1) Observe que, durante a “narração” da cena de violência, Marcelo Rezende

compara os populares que agridem os supostos assaltantes a algumas

personalidades.

a) A quem eles são comparados?

b) O que essas personalidades fazem?

c) Conclua: a cena de agressão dos adolescentes é tratada por Marcelo como se

fosse o quê?

d) Podemos afirmar que há uma banalização do que acontece na cena? Por quê?

2) A equipe de reportagem que está no local afirma que “são vários chutes e socos.

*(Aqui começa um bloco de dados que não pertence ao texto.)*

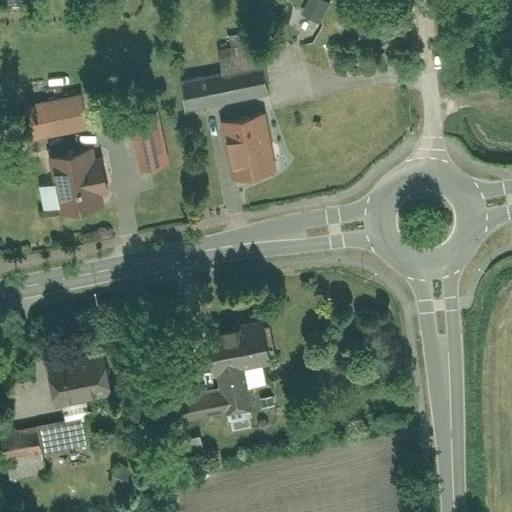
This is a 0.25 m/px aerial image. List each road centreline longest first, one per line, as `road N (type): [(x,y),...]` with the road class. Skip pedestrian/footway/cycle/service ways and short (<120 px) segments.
road 1 (tertiary): [(431,272),(449,511)]
road 2 (tertiary): [(230,245),(0,292)]
road 3 (tertiary): [(373,214),(230,245)]
road 4 (tertiary): [(230,245),(376,240)]
road 5 (tertiary): [(473,204),(456,181),(430,170),(393,181),(373,214)]
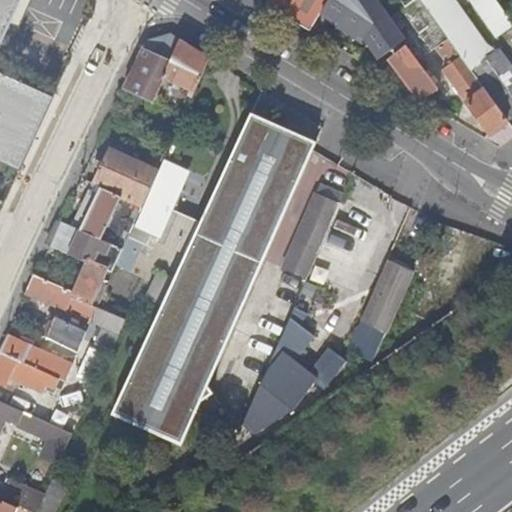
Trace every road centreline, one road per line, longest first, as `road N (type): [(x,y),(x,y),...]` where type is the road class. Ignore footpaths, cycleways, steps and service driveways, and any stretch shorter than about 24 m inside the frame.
road 1 (secondary): [(171,0),(511,208)]
road 2 (residential): [(129,0),(0,276)]
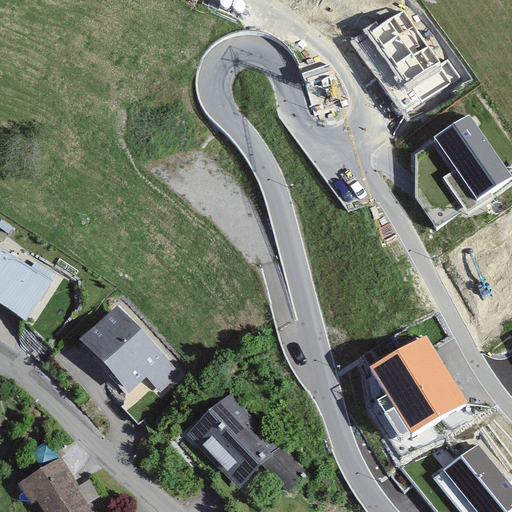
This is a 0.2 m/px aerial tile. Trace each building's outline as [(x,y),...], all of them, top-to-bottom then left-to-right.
[(348,0),(279,0),(340,23),(348,0)] [(460,80),(406,5),(354,42),(408,117),(460,80)] [(511,180),(511,174),(470,113),(434,138),(457,171),(446,179),(468,210),(511,180)] [(379,206),(321,219),(332,263),(389,249),(379,206)] [(511,244),(489,259),(511,294),(511,244)] [(54,281),(0,247),(0,305),(27,323),(54,281)] [(381,254),(323,268),(334,311),(392,298),(381,254)] [(186,379),(109,303),(62,350),(114,402),(132,384),(163,402),(186,379)] [(467,404),(427,335),(371,368),(411,437),(467,404)] [(309,473),(231,393),(185,438),(237,490),(261,466),(288,493),(309,473)] [(511,511),(511,484),(481,443),(436,477),(463,511),(511,511)] [(42,511),(86,511),(93,508),(61,459),(17,487),(30,507),(36,502),(42,511)]
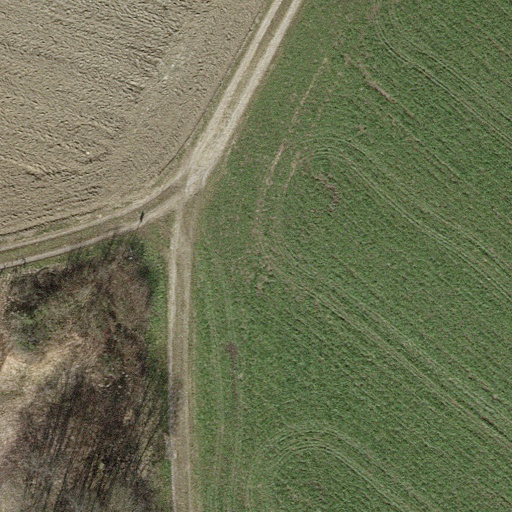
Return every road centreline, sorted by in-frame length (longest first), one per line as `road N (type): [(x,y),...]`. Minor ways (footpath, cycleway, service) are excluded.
road 1 (track): [(289,0),(223,128),(131,216),(0,258)]
road 2 (track): [(223,128),(184,325),(195,511)]
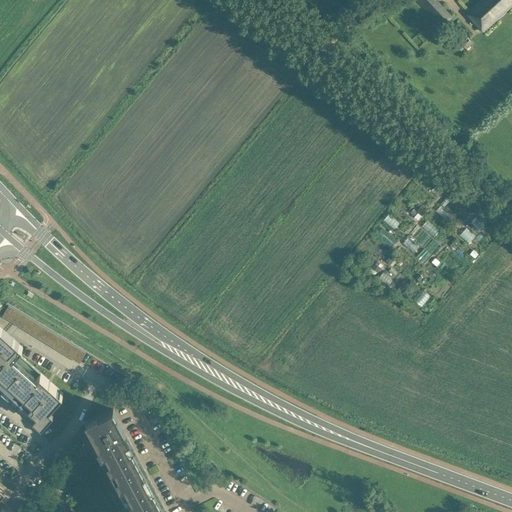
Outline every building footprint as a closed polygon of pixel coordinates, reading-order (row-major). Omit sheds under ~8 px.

Os adolescentes chegam a gritar de dor”. Marcelo interrompe a reportagem

tecendo o seguinte comentário: “Pra roubar eles não gritam”.

a) Para Marcelo Rezende, os adolescentes são culpados ou inocentes?

b) Em que ele se baseia para afirmar isso?

c) Pela lei, quando podemos afirmar que uma pessoa é culpada ou inocente?

d) Então, conclua: podemos afirmar, com certeza, que os adolescentes são

culpados? O que Marcelo Rezende afirmou é verdade?

3) O apresentar, durante toda a narrativa, convida o telespectador a ver a cena, ao

mesmo tempo em que descreve de que forma os adolescentes recebem a agressão.

Ele utiliza a palavra “martelete” para se referir aos socos e a expressão “vai dando

de capacete” para se referir ao instrumento utilizado para a agressão. Que efeito o

apresentador procura gerar no telespectador ao descrever dessa forma a agressão?

4) Pelos comentários de Marcelo Rezende, podemos afirmar que ele apoiou a atitude

das pessoas que agrediram os jovens? Justifique sua resposta.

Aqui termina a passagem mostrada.